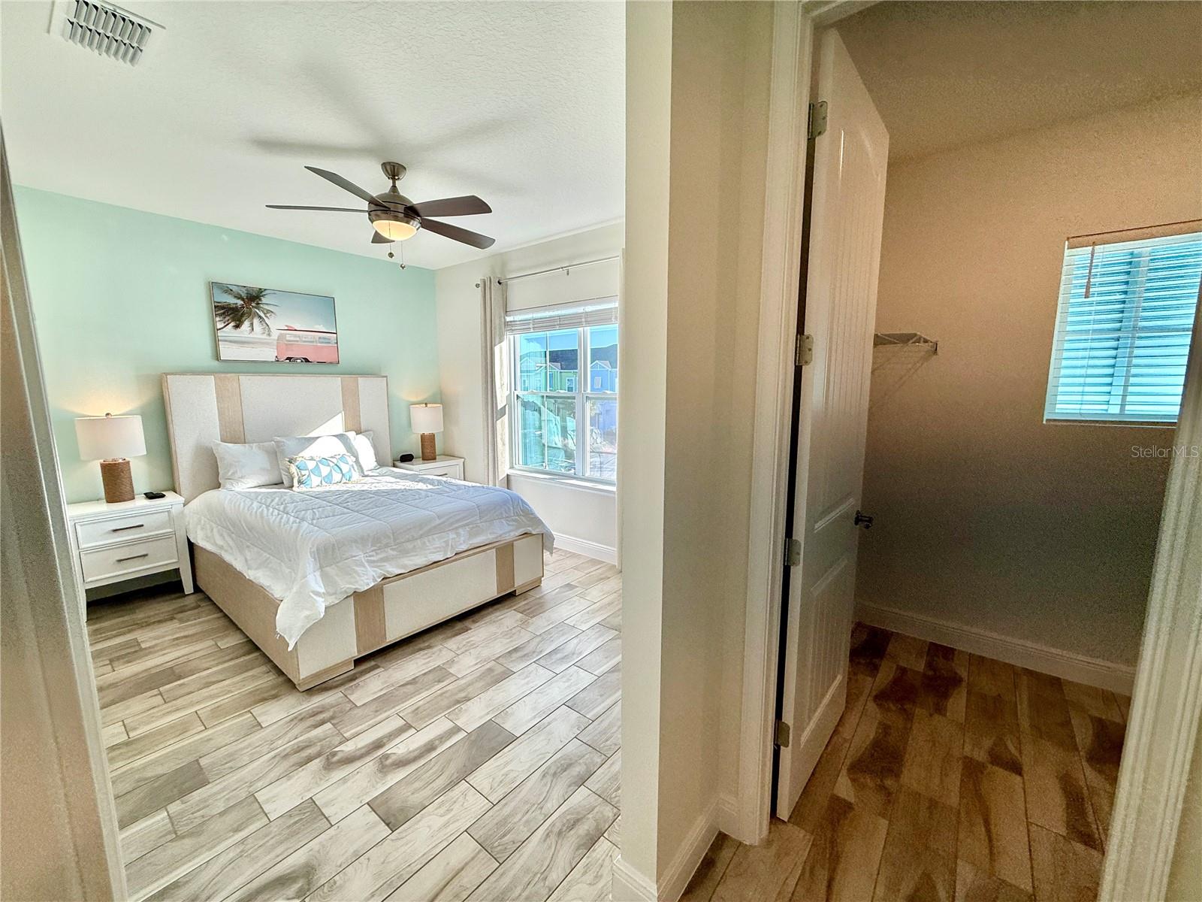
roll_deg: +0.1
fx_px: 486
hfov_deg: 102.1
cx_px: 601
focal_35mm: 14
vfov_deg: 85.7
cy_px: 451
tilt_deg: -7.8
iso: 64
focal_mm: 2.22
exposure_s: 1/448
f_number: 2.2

====

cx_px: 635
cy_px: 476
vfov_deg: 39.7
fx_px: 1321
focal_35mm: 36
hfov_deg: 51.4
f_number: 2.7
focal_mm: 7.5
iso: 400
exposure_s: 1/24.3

====

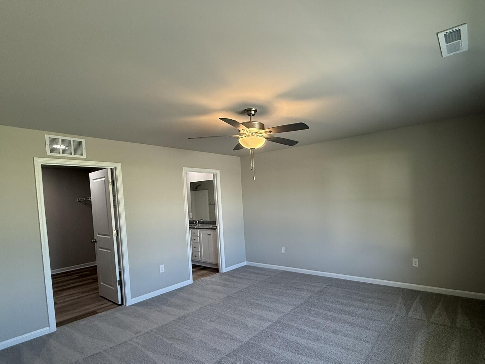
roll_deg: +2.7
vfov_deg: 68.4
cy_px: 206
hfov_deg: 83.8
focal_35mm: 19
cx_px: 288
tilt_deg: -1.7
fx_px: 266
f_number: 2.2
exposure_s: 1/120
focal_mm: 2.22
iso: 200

====

◆ **Exercise objective**: Both end lines included, restate word for word the lines above from the line with "fx_px: 1321" to the line with "exposure_s: 1/24.3", and nothing else.

◆ **Response box**:
fx_px: 1321
focal_35mm: 36
hfov_deg: 51.4
f_number: 2.7
focal_mm: 7.5
iso: 400
exposure_s: 1/24.3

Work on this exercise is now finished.